◆ **What you need to do**: Once the line with "M653,386L711,426V508L674,483L697,449L637,409Z" is found in the entries below, repeat it and each following line exactly, up to and including the line with "M105,265L144,178". Add no other lines.

◆ **Excerpted data**:
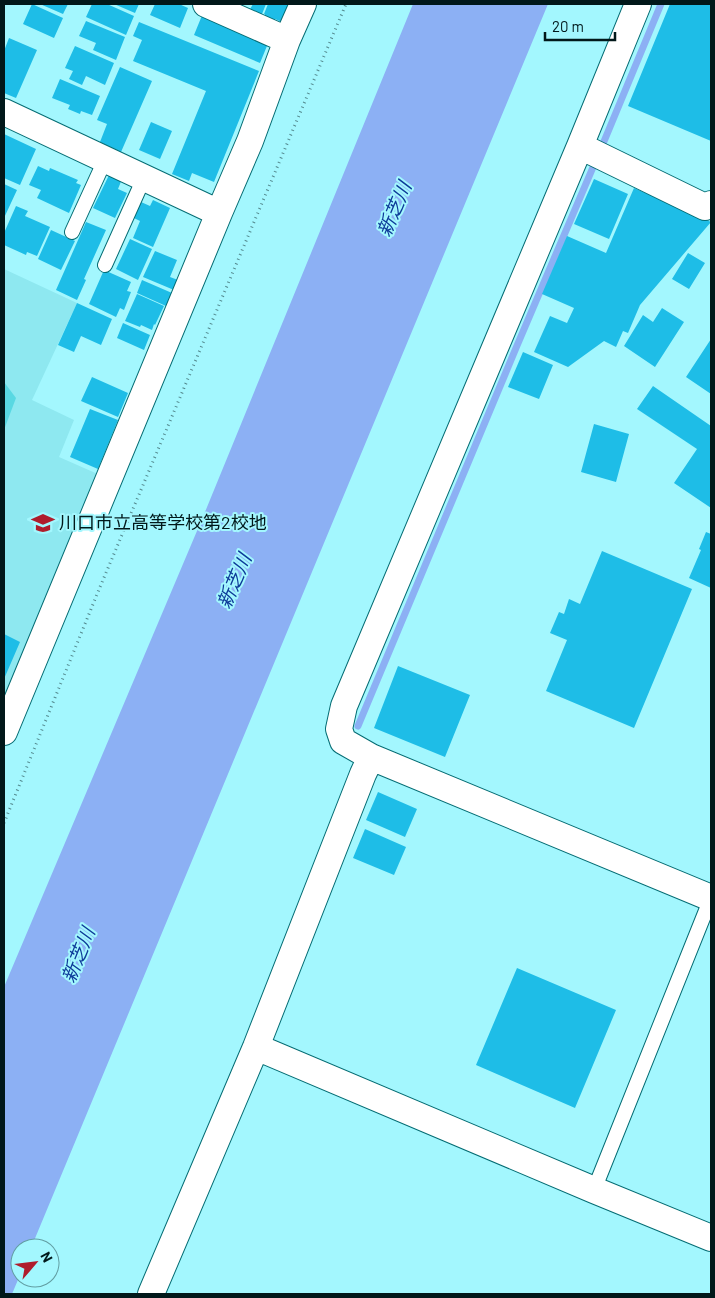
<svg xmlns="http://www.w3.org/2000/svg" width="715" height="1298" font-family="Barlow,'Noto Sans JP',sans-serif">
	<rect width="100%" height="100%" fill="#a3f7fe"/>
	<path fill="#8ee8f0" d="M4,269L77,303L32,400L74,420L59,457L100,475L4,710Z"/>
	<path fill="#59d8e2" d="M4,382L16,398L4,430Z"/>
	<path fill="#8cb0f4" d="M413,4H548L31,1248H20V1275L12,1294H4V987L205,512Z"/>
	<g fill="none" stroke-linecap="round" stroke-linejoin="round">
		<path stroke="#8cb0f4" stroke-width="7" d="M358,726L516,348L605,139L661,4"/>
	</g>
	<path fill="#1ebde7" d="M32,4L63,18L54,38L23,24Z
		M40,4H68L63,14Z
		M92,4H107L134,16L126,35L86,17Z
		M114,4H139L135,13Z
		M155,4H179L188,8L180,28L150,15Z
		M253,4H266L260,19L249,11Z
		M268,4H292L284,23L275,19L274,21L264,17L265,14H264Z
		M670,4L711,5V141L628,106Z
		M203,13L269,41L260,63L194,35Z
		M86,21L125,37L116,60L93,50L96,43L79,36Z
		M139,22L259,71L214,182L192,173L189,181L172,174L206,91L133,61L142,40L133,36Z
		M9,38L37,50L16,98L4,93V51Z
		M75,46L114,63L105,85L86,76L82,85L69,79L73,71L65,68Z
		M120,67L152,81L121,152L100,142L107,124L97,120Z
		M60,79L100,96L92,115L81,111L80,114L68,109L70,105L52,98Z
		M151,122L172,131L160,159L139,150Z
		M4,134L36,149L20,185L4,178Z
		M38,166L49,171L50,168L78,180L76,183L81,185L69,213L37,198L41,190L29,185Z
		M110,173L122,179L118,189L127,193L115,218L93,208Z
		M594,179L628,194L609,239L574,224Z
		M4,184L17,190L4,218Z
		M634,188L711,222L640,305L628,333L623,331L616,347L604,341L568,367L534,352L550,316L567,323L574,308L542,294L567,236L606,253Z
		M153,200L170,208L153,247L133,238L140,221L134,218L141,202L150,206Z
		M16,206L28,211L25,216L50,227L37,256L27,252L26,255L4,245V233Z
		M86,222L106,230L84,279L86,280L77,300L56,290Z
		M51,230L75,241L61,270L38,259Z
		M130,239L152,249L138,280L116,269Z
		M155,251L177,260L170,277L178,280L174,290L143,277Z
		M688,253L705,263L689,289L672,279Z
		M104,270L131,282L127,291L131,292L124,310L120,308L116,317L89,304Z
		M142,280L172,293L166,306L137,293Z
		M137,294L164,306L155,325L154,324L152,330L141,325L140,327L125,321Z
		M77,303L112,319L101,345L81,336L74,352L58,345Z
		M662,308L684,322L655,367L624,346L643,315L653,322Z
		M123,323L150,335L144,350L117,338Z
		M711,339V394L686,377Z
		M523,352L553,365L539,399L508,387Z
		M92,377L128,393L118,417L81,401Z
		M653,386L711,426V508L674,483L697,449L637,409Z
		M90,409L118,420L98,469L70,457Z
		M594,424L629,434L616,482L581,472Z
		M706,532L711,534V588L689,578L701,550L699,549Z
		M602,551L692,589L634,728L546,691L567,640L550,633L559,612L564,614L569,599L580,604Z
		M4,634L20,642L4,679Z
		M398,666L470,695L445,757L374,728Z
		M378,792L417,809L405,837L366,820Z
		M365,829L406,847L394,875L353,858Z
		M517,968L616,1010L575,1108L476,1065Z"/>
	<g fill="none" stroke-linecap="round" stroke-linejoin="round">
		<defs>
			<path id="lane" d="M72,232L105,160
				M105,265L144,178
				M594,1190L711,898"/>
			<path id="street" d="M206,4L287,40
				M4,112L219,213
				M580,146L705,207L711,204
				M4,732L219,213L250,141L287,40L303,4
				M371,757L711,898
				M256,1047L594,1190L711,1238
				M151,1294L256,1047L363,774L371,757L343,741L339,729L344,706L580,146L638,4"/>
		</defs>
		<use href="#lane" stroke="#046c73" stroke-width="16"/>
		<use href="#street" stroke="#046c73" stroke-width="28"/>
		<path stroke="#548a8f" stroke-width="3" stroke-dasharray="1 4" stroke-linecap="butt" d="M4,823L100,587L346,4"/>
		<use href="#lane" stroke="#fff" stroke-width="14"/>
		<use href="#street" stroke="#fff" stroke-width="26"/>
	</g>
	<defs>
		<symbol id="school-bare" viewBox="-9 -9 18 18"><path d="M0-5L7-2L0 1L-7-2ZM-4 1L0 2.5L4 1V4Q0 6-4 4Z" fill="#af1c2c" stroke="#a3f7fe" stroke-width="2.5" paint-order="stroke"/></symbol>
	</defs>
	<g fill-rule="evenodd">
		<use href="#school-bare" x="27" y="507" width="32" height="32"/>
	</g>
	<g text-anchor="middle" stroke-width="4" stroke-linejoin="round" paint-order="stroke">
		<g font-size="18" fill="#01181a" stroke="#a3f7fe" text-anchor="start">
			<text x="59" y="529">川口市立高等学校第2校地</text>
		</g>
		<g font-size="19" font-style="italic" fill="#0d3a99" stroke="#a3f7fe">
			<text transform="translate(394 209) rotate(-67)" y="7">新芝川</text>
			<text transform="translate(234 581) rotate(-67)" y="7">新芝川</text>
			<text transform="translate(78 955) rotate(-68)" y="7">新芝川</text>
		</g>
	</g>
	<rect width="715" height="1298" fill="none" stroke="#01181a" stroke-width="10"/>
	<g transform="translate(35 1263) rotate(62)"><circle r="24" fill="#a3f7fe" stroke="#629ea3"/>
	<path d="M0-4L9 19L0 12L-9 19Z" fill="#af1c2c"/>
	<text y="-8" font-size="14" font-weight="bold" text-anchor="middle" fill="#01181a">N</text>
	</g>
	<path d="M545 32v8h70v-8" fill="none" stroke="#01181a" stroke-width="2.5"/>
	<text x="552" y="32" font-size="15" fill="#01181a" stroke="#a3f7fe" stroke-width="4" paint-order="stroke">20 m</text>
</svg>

...

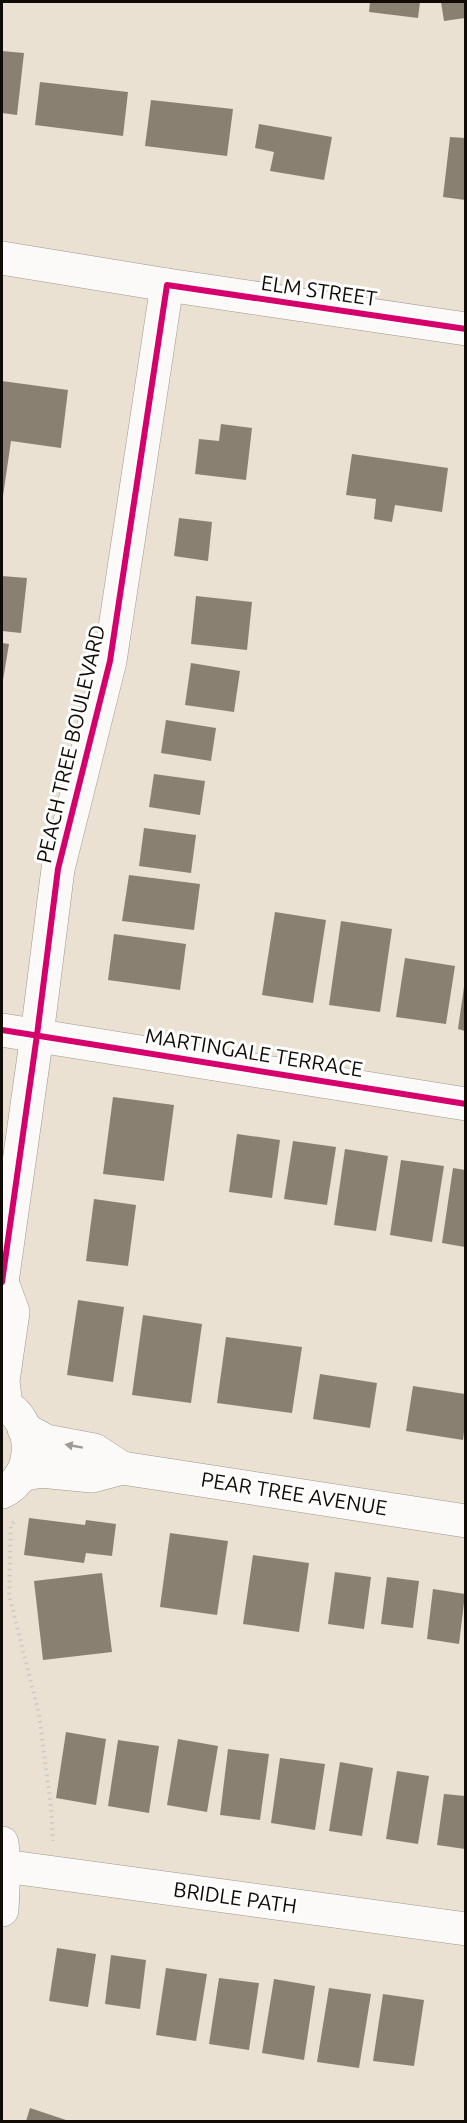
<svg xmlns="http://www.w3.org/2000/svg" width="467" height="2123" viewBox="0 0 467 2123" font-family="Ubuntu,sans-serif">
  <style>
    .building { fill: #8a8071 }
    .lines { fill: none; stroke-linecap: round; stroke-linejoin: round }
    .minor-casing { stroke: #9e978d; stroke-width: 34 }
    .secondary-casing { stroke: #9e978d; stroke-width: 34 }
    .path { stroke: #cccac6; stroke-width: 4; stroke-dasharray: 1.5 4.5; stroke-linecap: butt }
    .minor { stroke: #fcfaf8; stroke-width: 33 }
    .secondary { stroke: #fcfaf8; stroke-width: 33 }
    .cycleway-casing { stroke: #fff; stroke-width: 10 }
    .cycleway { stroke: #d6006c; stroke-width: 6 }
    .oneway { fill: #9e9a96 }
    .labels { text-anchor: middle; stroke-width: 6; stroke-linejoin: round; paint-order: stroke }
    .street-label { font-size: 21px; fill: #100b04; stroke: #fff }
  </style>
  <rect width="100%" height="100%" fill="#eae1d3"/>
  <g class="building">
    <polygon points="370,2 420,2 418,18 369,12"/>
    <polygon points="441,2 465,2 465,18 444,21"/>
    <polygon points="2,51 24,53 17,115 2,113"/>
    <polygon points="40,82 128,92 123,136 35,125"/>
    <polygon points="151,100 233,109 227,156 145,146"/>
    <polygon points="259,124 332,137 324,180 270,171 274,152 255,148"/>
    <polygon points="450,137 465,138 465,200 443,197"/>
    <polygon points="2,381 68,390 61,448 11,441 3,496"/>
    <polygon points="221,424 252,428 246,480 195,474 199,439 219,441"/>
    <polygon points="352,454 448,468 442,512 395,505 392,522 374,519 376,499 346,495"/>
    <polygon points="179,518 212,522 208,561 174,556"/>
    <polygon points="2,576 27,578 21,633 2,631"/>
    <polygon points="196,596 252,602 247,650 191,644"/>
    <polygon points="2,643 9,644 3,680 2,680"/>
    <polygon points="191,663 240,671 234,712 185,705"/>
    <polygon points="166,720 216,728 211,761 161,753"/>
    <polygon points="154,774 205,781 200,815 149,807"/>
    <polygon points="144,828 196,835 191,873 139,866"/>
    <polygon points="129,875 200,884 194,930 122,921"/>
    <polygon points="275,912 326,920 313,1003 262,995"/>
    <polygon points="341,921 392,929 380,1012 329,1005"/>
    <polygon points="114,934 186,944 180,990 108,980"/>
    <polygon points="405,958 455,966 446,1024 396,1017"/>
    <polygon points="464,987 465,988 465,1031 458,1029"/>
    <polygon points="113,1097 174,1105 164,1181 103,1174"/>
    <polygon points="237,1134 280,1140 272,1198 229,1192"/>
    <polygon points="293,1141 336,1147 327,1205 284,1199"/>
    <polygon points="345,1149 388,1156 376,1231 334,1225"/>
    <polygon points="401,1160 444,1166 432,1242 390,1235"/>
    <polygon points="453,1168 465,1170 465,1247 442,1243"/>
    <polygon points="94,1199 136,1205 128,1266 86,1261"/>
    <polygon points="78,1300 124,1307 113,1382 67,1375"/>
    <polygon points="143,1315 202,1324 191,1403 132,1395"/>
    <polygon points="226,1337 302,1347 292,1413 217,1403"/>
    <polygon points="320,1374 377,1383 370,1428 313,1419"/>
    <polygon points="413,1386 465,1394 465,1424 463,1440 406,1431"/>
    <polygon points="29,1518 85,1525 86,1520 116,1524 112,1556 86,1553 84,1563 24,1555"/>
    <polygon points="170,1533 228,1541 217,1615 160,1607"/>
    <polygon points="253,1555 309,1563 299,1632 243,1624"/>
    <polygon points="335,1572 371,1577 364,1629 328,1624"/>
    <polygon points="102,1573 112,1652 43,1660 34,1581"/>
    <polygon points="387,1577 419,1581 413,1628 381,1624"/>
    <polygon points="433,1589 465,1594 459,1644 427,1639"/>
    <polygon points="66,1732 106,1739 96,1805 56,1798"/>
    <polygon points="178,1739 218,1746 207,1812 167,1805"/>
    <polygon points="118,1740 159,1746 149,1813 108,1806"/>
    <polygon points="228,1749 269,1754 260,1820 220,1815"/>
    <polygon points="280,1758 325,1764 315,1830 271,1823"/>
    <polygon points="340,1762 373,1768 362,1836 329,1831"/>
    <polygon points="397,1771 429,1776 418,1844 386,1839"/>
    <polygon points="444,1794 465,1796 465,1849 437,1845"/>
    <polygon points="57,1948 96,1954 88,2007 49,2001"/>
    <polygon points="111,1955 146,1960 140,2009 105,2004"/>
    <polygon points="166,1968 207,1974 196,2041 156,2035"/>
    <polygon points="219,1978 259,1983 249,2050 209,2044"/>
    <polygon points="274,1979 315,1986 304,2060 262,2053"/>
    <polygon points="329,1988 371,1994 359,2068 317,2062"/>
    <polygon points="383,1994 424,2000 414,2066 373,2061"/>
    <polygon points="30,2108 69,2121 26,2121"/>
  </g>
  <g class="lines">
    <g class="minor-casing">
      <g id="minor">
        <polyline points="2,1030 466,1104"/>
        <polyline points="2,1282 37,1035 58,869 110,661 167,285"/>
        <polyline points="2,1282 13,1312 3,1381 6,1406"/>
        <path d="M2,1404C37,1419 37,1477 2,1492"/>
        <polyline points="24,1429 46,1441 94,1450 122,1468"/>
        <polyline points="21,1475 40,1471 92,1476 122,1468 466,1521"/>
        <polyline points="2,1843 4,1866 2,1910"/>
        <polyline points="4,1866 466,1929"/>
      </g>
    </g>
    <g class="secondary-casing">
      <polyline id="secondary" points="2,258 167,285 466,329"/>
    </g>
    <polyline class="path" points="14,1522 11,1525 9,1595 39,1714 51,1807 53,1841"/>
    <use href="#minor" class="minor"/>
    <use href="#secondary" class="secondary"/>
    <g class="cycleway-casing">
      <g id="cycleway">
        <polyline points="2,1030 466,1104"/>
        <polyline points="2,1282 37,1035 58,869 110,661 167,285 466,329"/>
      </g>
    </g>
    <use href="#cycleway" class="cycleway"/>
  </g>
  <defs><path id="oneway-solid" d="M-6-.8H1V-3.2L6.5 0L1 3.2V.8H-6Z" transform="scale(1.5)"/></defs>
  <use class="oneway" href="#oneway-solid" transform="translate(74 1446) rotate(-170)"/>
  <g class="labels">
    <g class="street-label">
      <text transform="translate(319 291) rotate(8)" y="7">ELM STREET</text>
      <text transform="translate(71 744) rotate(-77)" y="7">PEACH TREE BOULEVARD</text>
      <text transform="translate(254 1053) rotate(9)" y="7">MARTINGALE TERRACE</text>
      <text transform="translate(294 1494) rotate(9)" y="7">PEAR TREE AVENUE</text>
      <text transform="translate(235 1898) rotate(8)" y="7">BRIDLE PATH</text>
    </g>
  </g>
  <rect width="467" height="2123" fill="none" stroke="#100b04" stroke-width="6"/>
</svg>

◆ **Solution to the exercise**:
		M653,386L711,426V508L674,483L697,449L637,409Z
		M90,409L118,420L98,469L70,457Z
		M594,424L629,434L616,482L581,472Z
		M706,532L711,534V588L689,578L701,550L699,549Z
		M602,551L692,589L634,728L546,691L567,640L550,633L559,612L564,614L569,599L580,604Z
		M4,634L20,642L4,679Z
		M398,666L470,695L445,757L374,728Z
		M378,792L417,809L405,837L366,820Z
		M365,829L406,847L394,875L353,858Z
		M517,968L616,1010L575,1108L476,1065Z"/>
	<g fill="none" stroke-linecap="round" stroke-linejoin="round">
		<defs>
			<path id="lane" d="M72,232L105,160
				M105,265L144,178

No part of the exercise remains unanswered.